Data records
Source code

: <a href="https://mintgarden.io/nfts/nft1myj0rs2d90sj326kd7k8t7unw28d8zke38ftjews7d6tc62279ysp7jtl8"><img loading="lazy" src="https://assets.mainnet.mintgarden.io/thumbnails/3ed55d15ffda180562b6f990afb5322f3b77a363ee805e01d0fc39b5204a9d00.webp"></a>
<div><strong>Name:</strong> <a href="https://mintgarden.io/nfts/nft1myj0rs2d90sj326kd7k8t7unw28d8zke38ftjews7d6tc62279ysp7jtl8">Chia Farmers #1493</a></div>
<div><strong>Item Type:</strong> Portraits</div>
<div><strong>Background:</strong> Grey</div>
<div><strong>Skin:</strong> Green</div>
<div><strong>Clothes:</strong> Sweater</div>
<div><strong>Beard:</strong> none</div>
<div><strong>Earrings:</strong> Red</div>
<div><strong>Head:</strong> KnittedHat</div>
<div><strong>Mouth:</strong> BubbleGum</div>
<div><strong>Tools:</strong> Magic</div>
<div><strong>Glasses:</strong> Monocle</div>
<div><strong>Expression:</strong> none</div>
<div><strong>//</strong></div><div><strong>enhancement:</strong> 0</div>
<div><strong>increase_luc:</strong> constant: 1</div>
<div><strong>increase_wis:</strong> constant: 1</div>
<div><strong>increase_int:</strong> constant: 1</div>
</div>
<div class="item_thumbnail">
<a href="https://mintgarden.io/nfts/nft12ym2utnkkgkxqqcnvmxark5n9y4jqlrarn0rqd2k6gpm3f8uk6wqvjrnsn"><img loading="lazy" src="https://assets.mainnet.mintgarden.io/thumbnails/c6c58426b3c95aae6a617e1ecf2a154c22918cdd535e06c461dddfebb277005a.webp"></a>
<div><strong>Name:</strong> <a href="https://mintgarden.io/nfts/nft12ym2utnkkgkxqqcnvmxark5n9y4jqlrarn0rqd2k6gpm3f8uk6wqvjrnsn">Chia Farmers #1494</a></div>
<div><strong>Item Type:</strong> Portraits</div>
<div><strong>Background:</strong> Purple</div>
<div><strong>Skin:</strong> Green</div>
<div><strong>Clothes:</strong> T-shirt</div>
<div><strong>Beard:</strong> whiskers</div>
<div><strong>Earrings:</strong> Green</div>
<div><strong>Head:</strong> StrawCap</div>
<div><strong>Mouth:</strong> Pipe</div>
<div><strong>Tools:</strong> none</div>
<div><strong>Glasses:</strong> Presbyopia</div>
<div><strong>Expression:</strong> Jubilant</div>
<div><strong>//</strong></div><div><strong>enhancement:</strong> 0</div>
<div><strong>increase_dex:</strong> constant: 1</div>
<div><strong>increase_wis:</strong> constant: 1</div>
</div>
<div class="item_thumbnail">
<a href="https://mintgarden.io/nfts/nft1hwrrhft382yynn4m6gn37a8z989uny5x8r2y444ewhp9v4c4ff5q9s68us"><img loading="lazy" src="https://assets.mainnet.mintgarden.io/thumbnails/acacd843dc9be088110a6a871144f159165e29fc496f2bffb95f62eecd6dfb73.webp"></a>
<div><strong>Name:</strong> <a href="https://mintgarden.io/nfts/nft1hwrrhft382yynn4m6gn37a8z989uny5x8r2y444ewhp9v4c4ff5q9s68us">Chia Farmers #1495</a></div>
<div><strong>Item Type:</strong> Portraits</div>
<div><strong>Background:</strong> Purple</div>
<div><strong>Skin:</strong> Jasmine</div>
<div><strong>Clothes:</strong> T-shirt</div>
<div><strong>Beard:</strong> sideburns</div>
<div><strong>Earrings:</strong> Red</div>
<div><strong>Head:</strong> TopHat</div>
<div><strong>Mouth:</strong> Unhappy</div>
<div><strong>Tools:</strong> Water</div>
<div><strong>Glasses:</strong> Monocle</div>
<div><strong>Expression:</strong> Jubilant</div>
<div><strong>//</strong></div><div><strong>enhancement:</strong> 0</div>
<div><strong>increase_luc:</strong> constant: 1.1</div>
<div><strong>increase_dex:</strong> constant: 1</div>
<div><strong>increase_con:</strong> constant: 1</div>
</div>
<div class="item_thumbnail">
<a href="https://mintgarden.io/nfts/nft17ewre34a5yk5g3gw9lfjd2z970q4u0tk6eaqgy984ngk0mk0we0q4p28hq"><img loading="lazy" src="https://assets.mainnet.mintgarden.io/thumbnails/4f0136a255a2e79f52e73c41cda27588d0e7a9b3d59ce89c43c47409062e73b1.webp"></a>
...
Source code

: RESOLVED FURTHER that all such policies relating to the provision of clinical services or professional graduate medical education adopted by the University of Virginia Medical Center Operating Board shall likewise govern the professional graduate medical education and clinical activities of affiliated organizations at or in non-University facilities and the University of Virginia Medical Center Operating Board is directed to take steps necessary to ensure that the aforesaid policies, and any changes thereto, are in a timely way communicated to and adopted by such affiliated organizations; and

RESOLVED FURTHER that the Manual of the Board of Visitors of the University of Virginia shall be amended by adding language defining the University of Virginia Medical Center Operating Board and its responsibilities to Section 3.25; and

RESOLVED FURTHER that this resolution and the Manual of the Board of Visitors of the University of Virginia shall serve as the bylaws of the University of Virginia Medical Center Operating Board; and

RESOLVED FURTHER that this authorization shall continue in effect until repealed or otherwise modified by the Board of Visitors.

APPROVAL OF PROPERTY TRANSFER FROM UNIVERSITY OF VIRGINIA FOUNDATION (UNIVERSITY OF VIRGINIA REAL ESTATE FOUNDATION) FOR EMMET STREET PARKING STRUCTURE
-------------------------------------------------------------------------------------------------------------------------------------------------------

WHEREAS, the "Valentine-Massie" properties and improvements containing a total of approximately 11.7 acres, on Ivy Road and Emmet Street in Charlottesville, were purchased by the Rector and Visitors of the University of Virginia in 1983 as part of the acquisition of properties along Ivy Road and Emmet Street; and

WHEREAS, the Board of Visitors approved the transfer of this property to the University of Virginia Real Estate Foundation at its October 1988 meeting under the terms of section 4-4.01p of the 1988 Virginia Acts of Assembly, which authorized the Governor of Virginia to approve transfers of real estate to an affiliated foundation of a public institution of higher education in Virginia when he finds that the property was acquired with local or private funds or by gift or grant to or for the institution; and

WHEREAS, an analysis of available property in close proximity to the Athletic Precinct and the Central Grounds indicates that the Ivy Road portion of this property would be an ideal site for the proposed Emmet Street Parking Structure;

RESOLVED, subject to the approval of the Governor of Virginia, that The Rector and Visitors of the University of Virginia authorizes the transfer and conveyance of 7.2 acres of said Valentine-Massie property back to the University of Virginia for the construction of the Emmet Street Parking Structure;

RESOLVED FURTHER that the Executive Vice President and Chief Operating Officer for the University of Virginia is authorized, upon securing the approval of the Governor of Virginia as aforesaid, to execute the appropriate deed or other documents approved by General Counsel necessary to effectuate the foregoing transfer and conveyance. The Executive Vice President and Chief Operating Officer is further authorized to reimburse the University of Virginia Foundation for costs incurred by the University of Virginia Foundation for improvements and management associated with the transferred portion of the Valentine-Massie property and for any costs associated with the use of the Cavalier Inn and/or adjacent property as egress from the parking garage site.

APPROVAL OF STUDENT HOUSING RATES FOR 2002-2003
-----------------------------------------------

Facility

Work order -> Pull out each line of the records holding the string "Tools".

Result ->
<div><strong>Tools:</strong> Magic</div>
<div><strong>Tools:</strong> none</div>
<div><strong>Tools:</strong> Water</div>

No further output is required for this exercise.